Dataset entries
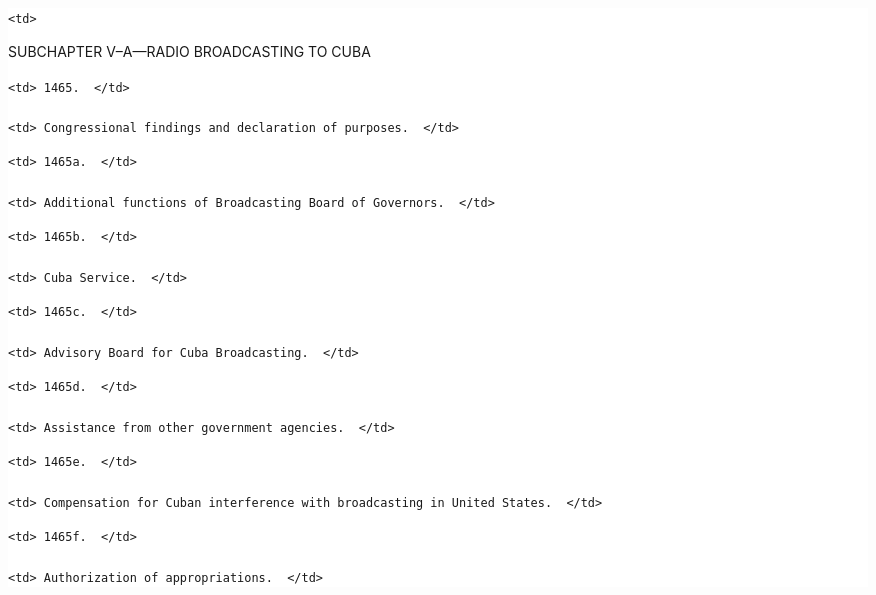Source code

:   <tr>

    <td> 

SUBCHAPTER V–A—RADIO BROADCASTING TO CUBA  </td>

  </tr>

  <tr>

    <td> 1465.  </td>

    <td> Congressional findings and declaration of purposes.  </td>

  </tr>

  <tr>

    <td> 1465a.  </td>

    <td> Additional functions of Broadcasting Board of Governors.  </td>

  </tr>

  <tr>

    <td> 1465b.  </td>

    <td> Cuba Service.  </td>

  </tr>

  <tr>

    <td> 1465c.  </td>

    <td> Advisory Board for Cuba Broadcasting.  </td>

  </tr>

  <tr>

    <td> 1465d.  </td>

    <td> Assistance from other government agencies.  </td>

  </tr>

  <tr>

    <td> 1465e.  </td>

    <td> Compensation for Cuban interference with broadcasting in United States.  </td>

  </tr>

  <tr>

    <td> 1465f.  </td>

    <td> Authorization of appropriations.  </td>

  </tr>

  <tr>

| Aim of the exercise |
Please write out all the data word for word, but keep every picture out.

| Expected answer |
Source code

:   <tr>

    <td> 

SUBCHAPTER V–A—RADIO BROADCASTING TO CUBA  </td>

  </tr>

  <tr>

    <td> 1465.  </td>

    <td> Congressional findings and declaration of purposes.  </td>

  </tr>

  <tr>

    <td> 1465a.  </td>

    <td> Additional functions of Broadcasting Board of Governors.  </td>

  </tr>

  <tr>

    <td> 1465b.  </td>

    <td> Cuba Service.  </td>

  </tr>

  <tr>

    <td> 1465c.  </td>

    <td> Advisory Board for Cuba Broadcasting.  </td>

  </tr>

  <tr>

    <td> 1465d.  </td>

    <td> Assistance from other government agencies.  </td>

  </tr>

  <tr>

    <td> 1465e.  </td>

    <td> Compensation for Cuban interference with broadcasting in United States.  </td>

  </tr>

  <tr>

    <td> 1465f.  </td>

    <td> Authorization of appropriations.  </td>

  </tr>

  <tr>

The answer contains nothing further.